• _Task list_
A) Reproduce, word for word, everything in the post on affordable housing in the Keys from "I must reluctantly" down to "units for residents.".
B) Transcribe the keypoint coordinate rows verbatim, everything from the line containing "left knee: (561, 585, -9)" down to the line containing "left wrist: (727, 484, -23)", with both of those lines included.

Updated: Had to fix a problem with my table. The percentage of cost burdened households was way too low because I had an oops in my formula. Also my totals for Monroe County were off. All fixed now. My point still stands – affordable housing is an issue throughout the Keys. It might be somewhat more of an issue in some areas, but there’s no justifying a massive tax spill in the Lower Keys – as happened with wastewater funding.
Nice editorial on KeysNews.com: Where do we go from here on housing issue?
They wrote a previous editorial that was a bit of mess. This one’s much better – much more coherent. It also offers ideas far more sensible than, “panic buy any apartment building that goes up for sale whether it makes any business sense or not just for the sake of doing something, anything“.
Some nuggets of wisdom from the new editorial:
Although there are many who believe that the private sector will eventually address the housing need and government shouldn’t get involved, that approach might be realistic in a different place, but it can’t work in the Keys. There are no nearby suburbs from which workers can commute. There aren’t large tracts of undeveloped land. The state limits on ROGOs, the limits on building heights, FEMA regulations for flooding and many other factors all create a situation unlike anywhere else in the continental U.S.
Therefore, normal market forces that typically allow housing supply to meet demand simply do not apply in the Keys. The reality is landlords cannot be forced to price rents at below-market rates nor are employers able to pay workers ever-increasing wages.
I must reluctantly admit this is true. The market favors high dollar properties right now – transient rentals, luxury homes, etc. Affordable housing doesn’t enter into the free-market equation at the moment.
Our governmental entities should actively create an environment that encourages private development of lower-cost housing, including zoning, building code amendments supporting construction of small, single units requiring one-quarter ROGO allocations, and loosening building height restrictions in certain areas must be considered. And crackdowns on illegal vacation rentals — even changing the rules governing short-term rentals — would go a long way toward freeing up available rental units for residents.
Yes, buying enormously expensive apartment buildings is not the only option. Local governments have other tools at their disposal, and they need to use them.

• _Available data_
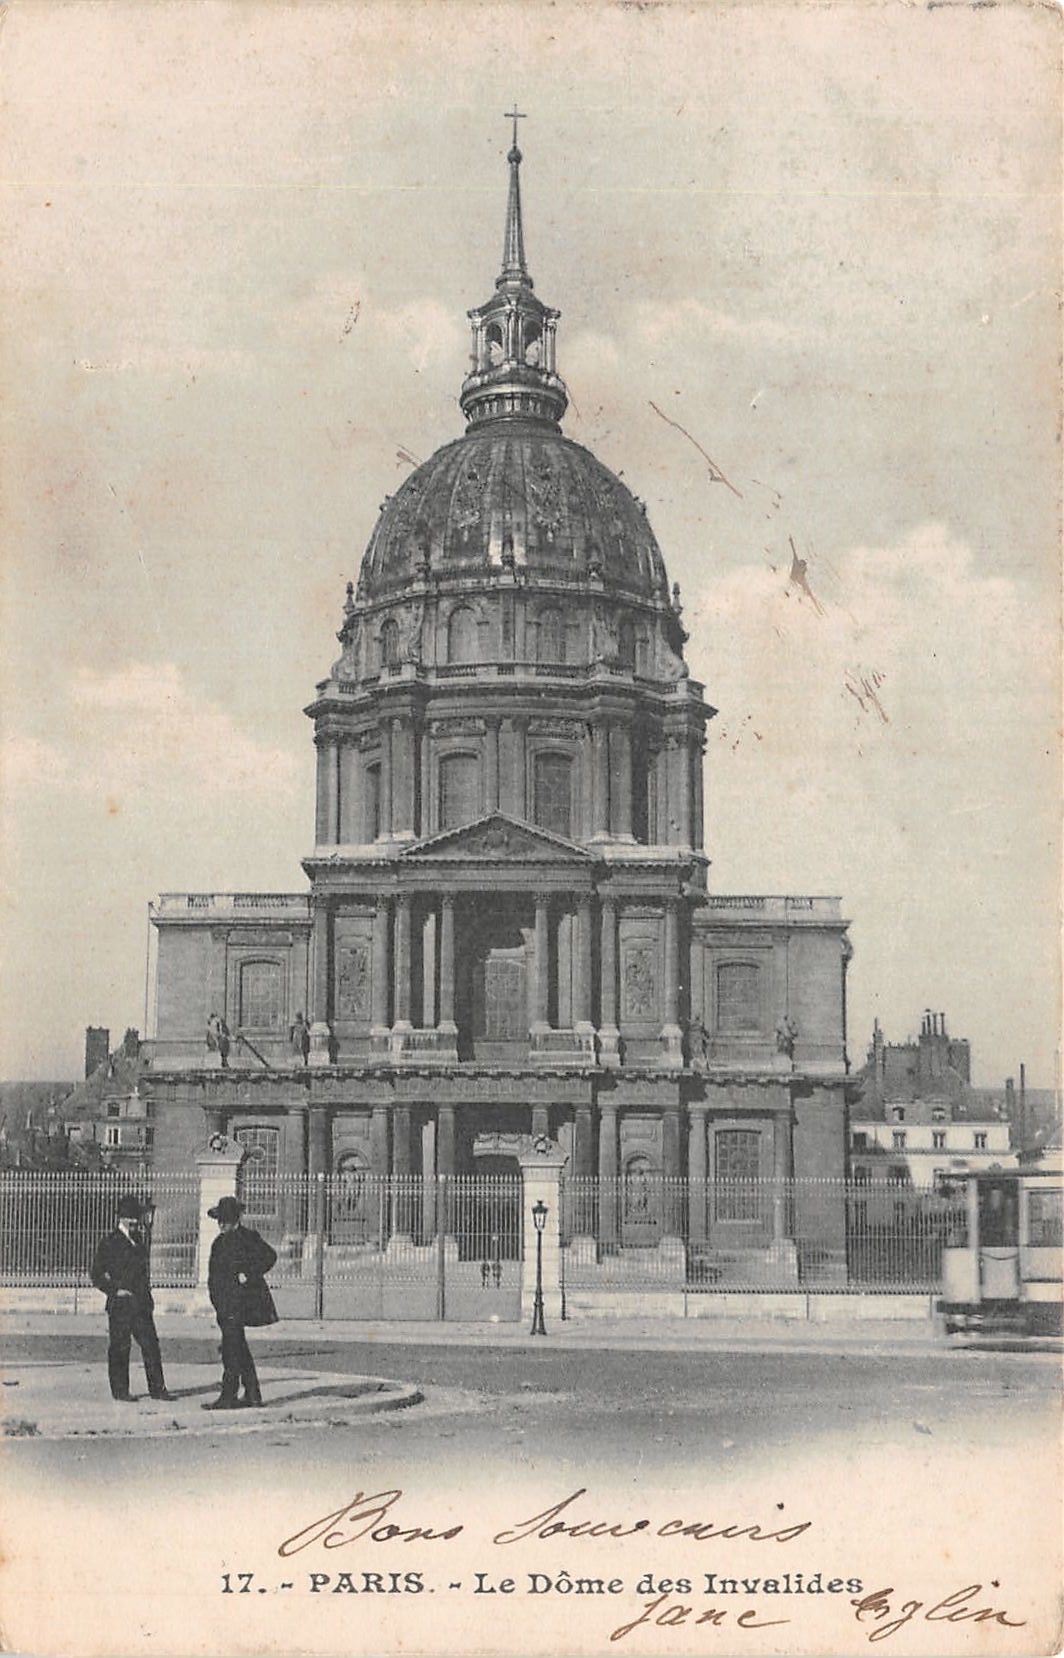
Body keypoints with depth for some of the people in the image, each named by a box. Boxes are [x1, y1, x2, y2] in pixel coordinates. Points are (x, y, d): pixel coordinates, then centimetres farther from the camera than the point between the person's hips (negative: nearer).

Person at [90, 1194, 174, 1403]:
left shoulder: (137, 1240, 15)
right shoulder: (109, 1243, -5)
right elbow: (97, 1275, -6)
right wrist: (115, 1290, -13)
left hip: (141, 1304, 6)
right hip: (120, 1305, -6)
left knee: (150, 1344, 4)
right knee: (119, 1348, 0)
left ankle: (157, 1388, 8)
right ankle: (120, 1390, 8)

--

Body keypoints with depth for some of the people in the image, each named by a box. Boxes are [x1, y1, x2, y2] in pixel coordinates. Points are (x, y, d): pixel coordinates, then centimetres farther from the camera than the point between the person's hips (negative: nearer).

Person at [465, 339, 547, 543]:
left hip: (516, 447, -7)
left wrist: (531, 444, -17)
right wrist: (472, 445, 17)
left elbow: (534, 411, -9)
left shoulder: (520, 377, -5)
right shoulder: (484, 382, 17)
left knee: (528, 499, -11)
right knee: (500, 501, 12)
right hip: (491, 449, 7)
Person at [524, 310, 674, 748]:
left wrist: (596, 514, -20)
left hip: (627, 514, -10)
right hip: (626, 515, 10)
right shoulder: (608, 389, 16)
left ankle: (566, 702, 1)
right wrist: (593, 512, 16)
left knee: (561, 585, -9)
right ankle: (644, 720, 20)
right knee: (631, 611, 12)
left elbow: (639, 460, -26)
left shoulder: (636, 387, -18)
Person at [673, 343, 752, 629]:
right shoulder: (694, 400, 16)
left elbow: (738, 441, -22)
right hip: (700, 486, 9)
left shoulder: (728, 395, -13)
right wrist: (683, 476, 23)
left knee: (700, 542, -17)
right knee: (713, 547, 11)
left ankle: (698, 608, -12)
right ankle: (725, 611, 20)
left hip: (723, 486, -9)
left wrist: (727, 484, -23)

• _Solutions per task_
A)
I must reluctantly admit this is true. The market favors high dollar properties right now – transient rentals, luxury homes, etc. Affordable housing doesn’t enter into the free-market equation at the moment.
Our governmental entities should actively create an environment that encourages private development of lower-cost housing, including zoning, building code amendments supporting construction of small, single units requiring one-quarter ROGO allocations, and loosening building height restrictions in certain areas must be considered. And crackdowns on illegal vacation rentals — even changing the rules governing short-term rentals — would go a long way toward freeing up available rental units for residents.

B)
left knee: (561, 585, -9)
right ankle: (644, 720, 20)
right knee: (631, 611, 12)
left elbow: (639, 460, -26)
left shoulder: (636, 387, -18)
Person at [673, 343, 752, 629]:
right shoulder: (694, 400, 16)
left elbow: (738, 441, -22)
right hip: (700, 486, 9)
left shoulder: (728, 395, -13)
right wrist: (683, 476, 23)
left knee: (700, 542, -17)
right knee: (713, 547, 11)
left ankle: (698, 608, -12)
right ankle: (725, 611, 20)
left hip: (723, 486, -9)
left wrist: (727, 484, -23)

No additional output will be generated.